Retour aux sources
Finalement, lors de mon retour en Savoie en 2000, j’ai décidé de ne pas renouer tout de suite avec l’hôtellerie. Je me suis dirigé vers la charpente, autre passion liée à mon père qui travaillait comme menuisier durant la saison d’été. Jusqu’au mois de novembre, j’assurai la fonction de manœuvre à Brides-les-Bains et j’étais fasciné par la dextérité que ce métier exigeait.
Ragaillardi par le déroulement de cette expérience positive, j’ai décidé de donner une seconde chance à mon rêve de grandes maisons. Voilà que je me lançais sur la piste des étoiles, prêt à prendre du service dans les sommets de la gastronomie. Malheureusement, la route n’était pas aussi droite et pavée d’or que je ne me l’étais imaginée. Sur mon chemin se bousculaient l’indifférence et les refus. Les démarches s’enchaînaient et se ressemblaient sans aboutir : nul ne souhaitait me prendre et mon voyage à la quête d’un poste dans le Sud commençait à s’essouffler quand, heureusement, la dernière porte que je décidais de pousser sur le chemin du retour me fut favorable. C’était en 2000, à Gordes, charmant petit village de pierre perché contre les monts du Vaucluse, au restaurant étoilé Les Bories.
Le chef Philippe Calandri me proposa de faire un essai dès le service du soir. J’étais en jeans et basket, mais qu’importe, je jouai le jeu à fond. Et ce fut payant car ce dernier me proposa de revenir dès le lendemain. Je n’eus que le temps de faire l’aller-retour pour chercher mes affaires et, déjà, j’étais embauché.

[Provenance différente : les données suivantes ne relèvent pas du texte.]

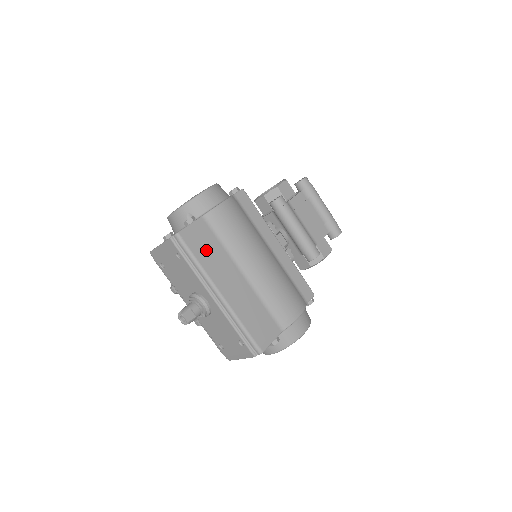
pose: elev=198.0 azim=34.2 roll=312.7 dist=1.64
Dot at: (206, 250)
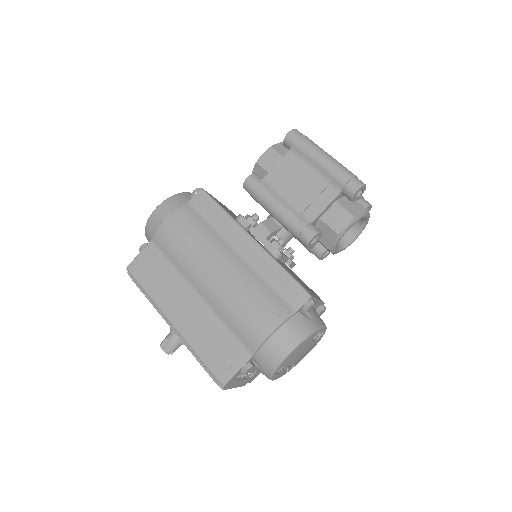
Dot at: (155, 277)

C’était fait : je venais d’obtenir le précieux sésame dans une maison étoilée ; la porte s’était enfin ouverte ! Je n’avais encore jamais connu cela. Le mot « mignardise » ne m’était pas même familier. Alors, quand le chef commença à me parler des menus « demi-pension » dont j’avais la charge, inutile de dire que je me sentais totalement désemparé. Pourtant, comme à l’habitude, je fis mes preuves en toute autonomie au poste de pâtissier. Durant ma saison, j’eus l’occasion de rencontrer Thierry Game, second actuel du restaurant gastronomique Le Bateau Ivre de Jean-Pierre Jacob, que j’allais retrouver un peu plus tard dans mon parcours.
Pendant cette année, un événement vint tout bouleverser : mon père me proposait de reprendre son restaurant. Je me souviens alors d’avoir hésité. Si je ne manquais pas de considérer la chance qui m’était offerte – tout le monde ne se voit pas offrir un restaurant par ses parents ! –, je nourrissais en même temps le projet de continuer à me former dans de grandes maisons, et l’idée de remiser cet espoir me tourmentait. Finalement, je me laissais convaincre de prendre la tête de l’héritage familial, au moins pour une saison. Ai-je eu tort ou raison? Une chose est sûre, ce fut le temps de grandes découvertes !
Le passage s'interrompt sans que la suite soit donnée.